Ocular manifestations in HIV/AIDS affect mainly the economically productive and socially important age group of 20 to 50 years with slight male preponderance. HIV retinopathy was the most common ocular lesion encountered in our study with mild visual deterioration and good immune status. CMV retinitis was the next common lesion with severe degree of visual impairment and poor immune status. Anterior uveitis was the most common anterior segment manifestation. Systemic tuberculosis was the most common coexistent systemic disease in our study. The percentage of posterior segment ocular manifestations of HIV increased as the CD4-count of HIV-positive patients decreased. The severity of ocular manifestations in HIV/AIDS with respect to visual impairment was higher in patients with low CD4-counts.

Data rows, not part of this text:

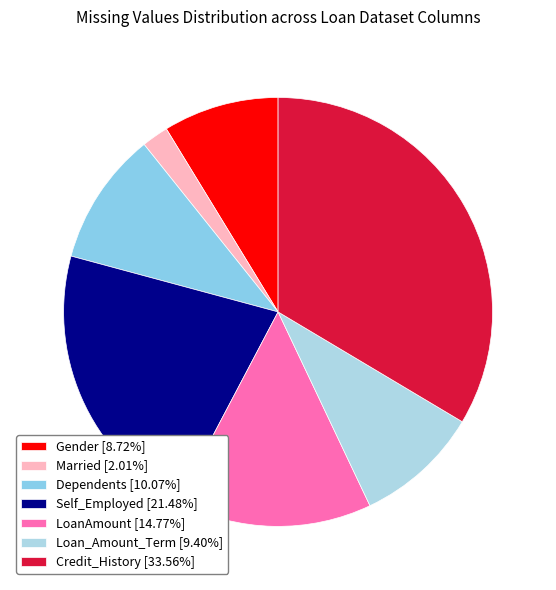

How many slices are in this pie chart?

7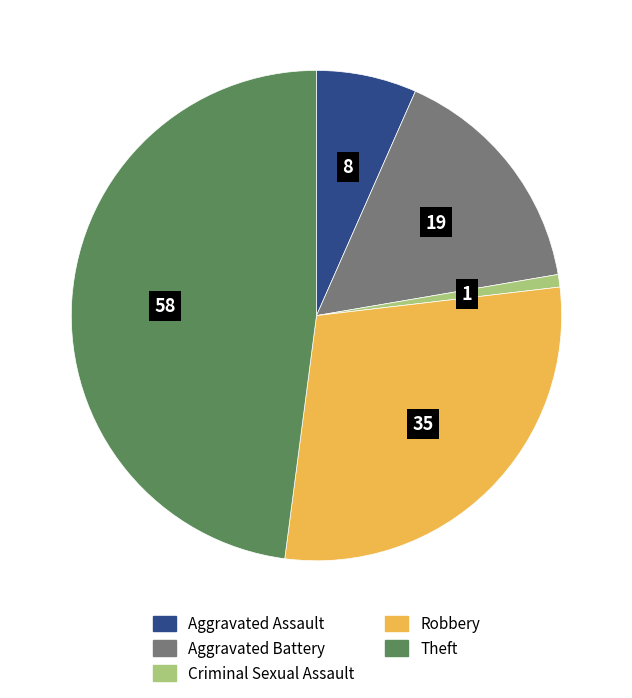

Does Robbery represent more than half of the total?

No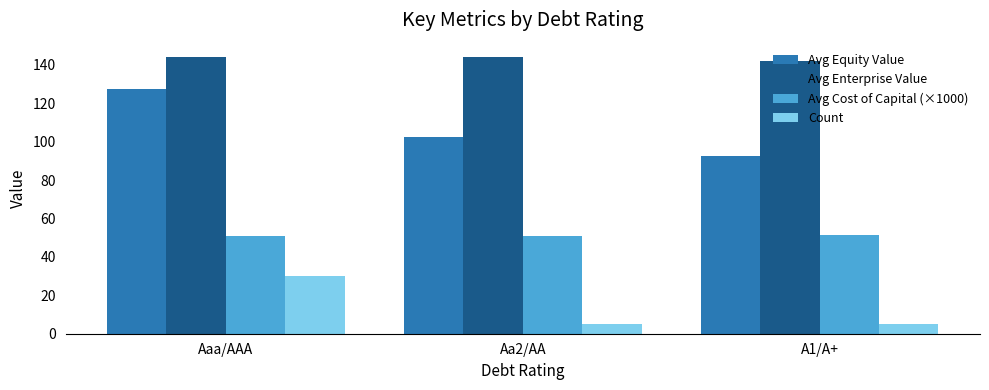

Is the value of Avg Equity Value at A1/A+ greater than the value of Avg Cost of Capital (×1000) at Aaa/AAA?

Yes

Hence the patients with serological diagnosis of HIV should be examined for ocular involvement and correlated to CD4-count for treatment and better visual prognosis.

Abbreviations

AIDS:Acquired immunodeficiency syndrome
ARN:Acute retinal necrosis
ART:Antiretroviral therapy
CMV:Cytomegalovirus
DNA:Deoxyribonucleic acid
HAART:Highly active antiretroviral therapy
HIV:Human immunodeficiency virus
HZO:Herpes zoster ophthalmicus
MRI:Magnetic resonance imaging
NACO:National AIDS Control Organisation
PCR:Polymerase chain reaction
TB:Tuberculosis.

The authors obtained consent form from the patient.

Conflict of Interests

The authors declare that there is no conflict of interests regarding the publication of this paper.

Acknowledgments

Dr. Pratik Gogri acknowledges with a deep sense of reverence his gratitude towards the staff of ART Center of Pravara Rural Hospital, Loni, for their undiluted cooperation throughout the study. He is also grateful to Dr. Mrs. Surekha Bangal, M.S. (ophthalmology), Professor and Head, Department of Ophthalmology, for her valuable guidance and suggestions. He would like to thank Dr. Amol Wankhede (vitreoretinal surgeon, Associate Professor, ophthalmology), Dr. Neeta Misra (Professor, ophthalmology), Dr. Kishor Badhe (Professor, ophthalmology), Dr. Shubhangi Nigwekar (Professor, ophthalmology), Dr. Waman Chavan (Associate Professor, ophthalmology), and all his colleagues from the Department of Ophthalmology, Pravara Rural Hospital, Loni, for their support.